Toute l’administration est « coupable » selon le député Fabien Banciryanino
L’élu de Bubanza a mis en garde toute l’administration de la province Gitega lors des cérémonies de commémoration des massacres des déplacés de Bugendana de 1996. Dans son discours, Fabien Banciryanino a indiqué que, selon la loi en vigueur, le chef de la sous-colline, qui s’est tu alors que ses habitants ont été enlevés, répondrait de son acte un jour devant la justice. « La même chose va s’appliquer pour le chef de colline, l’administrateur, le gouverneur ainsi que pour toute autorité qui restera indifférente alors que ses habitants sont portés disparus. » a ajouté le député issu des indépendants d’Amizero y’Abarundi.
« Nous demandons à ceux qui se trouvent ici de faire un effort pour retrouver cette personne. Et nous espérons qu’elle soit retrouvée vivante. » a ensuite lancé Fabien Banciryanino devant les participants aux cérémonies.
« Si elle a commis des infractions, qu’elle soit jugée. C’est normal qu’un fautif soit puni. Mais on sait également qu’aussi longtemps que la justice ne l’a pas déclaré coupable, elle reste innocente même si l’on arrête après avoir tiré sur quelqu’un en public. Et en attendant le jugement, la personne a le droit d’avoir des visites de ses proches. Et personne n’a le droit de dire que la personne est morte quand c’est faux. Qu’on ne le condamne pas à mourir. » a poursuivi Fabien Banciryanino.
« Espérons que ces autorités communales et provinciales vont le retrouver parce qu’elles connaissent ces gens. On ne peut pas prétendre qu’il aurait été enlevé par des inconnus parce que dans ce cas le pays aurait été attaqué. Ce qui est impossible parce l’attaque ne peut pas commencer par Bugendana, c’est le centre du pays. D’ailleurs si c’était le cas le véhicule aurait été vu sur les frontières. Non, nous avons des autorités sages capables de résoudre la question. » a conclu Fabien Banciryanino.

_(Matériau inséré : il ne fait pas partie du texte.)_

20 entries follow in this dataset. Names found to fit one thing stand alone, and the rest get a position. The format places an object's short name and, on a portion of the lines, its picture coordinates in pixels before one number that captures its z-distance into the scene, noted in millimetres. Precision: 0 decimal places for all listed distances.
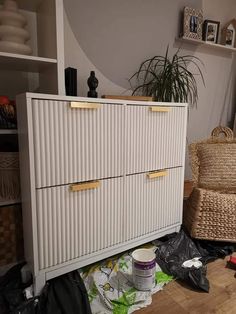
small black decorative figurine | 1408
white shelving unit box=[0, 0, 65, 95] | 1208
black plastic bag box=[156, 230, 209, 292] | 1340
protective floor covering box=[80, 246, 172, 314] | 1172
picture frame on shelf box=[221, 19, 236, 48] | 2318
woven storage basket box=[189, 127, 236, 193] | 1768
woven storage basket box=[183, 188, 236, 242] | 1682
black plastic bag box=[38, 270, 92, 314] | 1111
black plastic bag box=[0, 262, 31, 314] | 1139
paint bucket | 1258
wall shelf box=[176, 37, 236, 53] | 2083
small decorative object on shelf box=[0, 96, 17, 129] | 1236
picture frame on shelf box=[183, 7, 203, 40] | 2027
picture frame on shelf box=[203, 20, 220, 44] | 2170
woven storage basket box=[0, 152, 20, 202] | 1292
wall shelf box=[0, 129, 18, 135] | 1231
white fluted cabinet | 1134
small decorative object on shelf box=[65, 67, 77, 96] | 1360
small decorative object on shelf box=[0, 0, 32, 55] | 1229
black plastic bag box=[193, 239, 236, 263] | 1588
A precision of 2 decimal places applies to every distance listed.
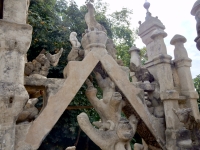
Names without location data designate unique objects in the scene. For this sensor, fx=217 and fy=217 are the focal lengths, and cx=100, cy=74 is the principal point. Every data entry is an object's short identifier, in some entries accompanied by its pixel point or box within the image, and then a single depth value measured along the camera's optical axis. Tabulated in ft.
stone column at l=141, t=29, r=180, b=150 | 11.52
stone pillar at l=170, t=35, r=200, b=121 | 12.78
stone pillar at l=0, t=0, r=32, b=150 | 8.01
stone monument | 8.50
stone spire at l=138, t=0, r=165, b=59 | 14.23
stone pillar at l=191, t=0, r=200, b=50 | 6.59
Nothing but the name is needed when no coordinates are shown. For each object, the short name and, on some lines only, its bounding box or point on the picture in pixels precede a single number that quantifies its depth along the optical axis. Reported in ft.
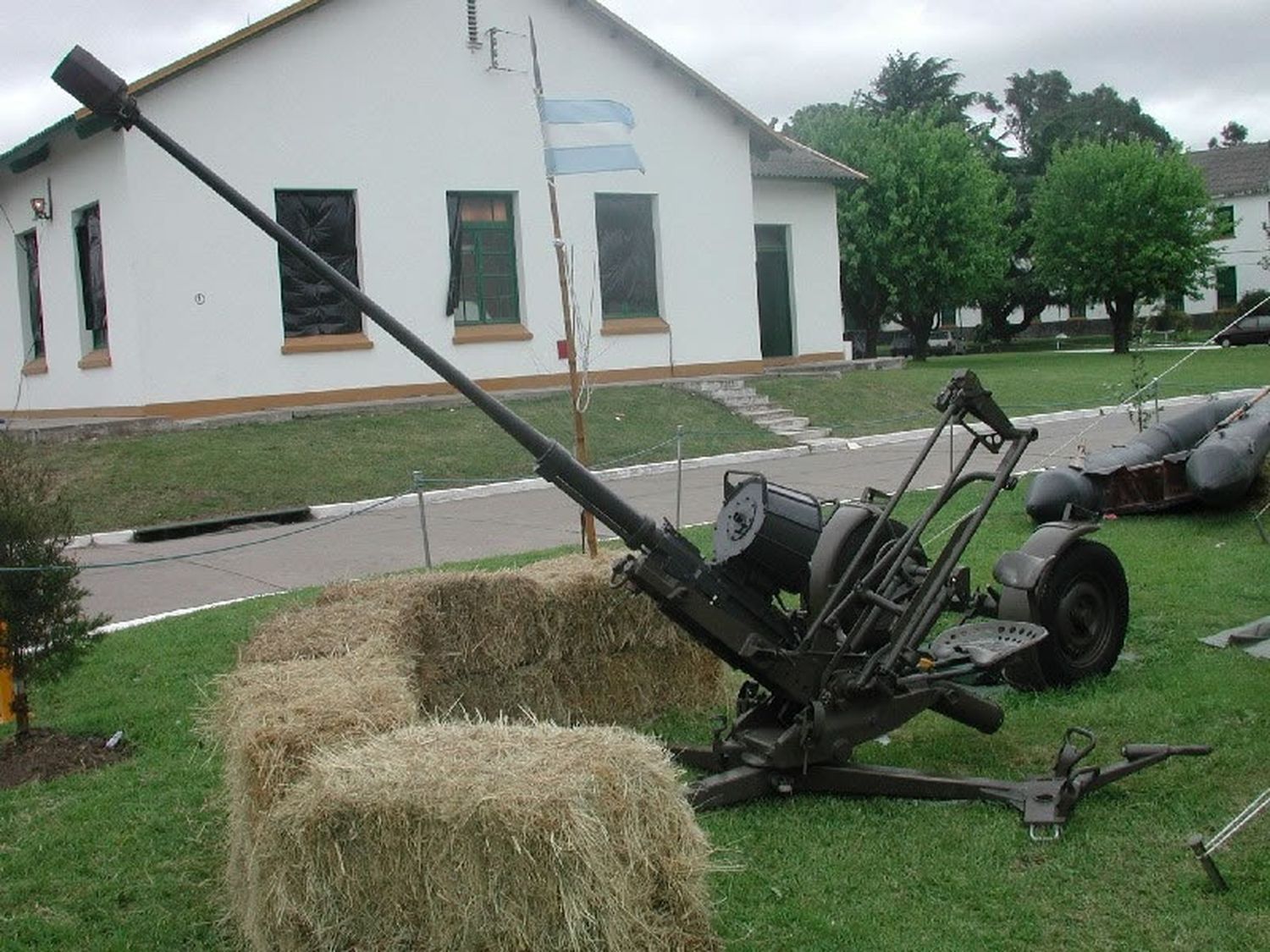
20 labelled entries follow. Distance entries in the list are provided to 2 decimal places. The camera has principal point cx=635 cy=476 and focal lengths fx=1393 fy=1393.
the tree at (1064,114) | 249.55
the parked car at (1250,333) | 170.60
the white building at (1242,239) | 216.13
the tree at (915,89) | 233.14
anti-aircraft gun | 18.57
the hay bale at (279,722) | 14.39
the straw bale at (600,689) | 23.13
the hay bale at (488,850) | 12.60
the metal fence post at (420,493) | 35.01
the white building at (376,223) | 69.92
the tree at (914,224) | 135.95
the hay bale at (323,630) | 19.31
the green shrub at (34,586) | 23.62
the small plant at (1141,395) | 54.62
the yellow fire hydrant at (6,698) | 26.27
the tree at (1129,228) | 153.38
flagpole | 30.68
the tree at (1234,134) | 391.65
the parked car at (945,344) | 193.06
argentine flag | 34.55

Le déplacé de Bugendana était un membre très actif du MSD
Agé de 28 ans, ce père de deux enfants était un grand propagandiste du Mouvement pour la Solidarité et la Démocratie.
Ayant fui le pays après les troubles de 2015, Jean Marie Vianney Havyarimana est revenu au Burundi en 2016 et il exerçait comme rabatteur sur le tronçon Gitega-Ngozi.
Son nom a été évoqué lors de la plénière de mardi devant les deux chambres du parlement où étaient invités le ministre de l’intérieur, celui des droits de l’homme et celui de la justice.
« Les assassinats et les disparitions forcées sont toujours observés au Burundi. La seule différence avec les années antérieures c’est qu’aujourd’hui les corps des victimes sont introuvables. Le cas le plus récent est celui de l’enlèvement d’un déplacé de Bugendana. » a lancé le député Fabien Banciryanino.
Ce jour-là, la ministre de la justice a reproché au député de Bubanza de terroriser la population et elle a demandé aux instances habilitées de le faire comparaître pour présenter des preuves.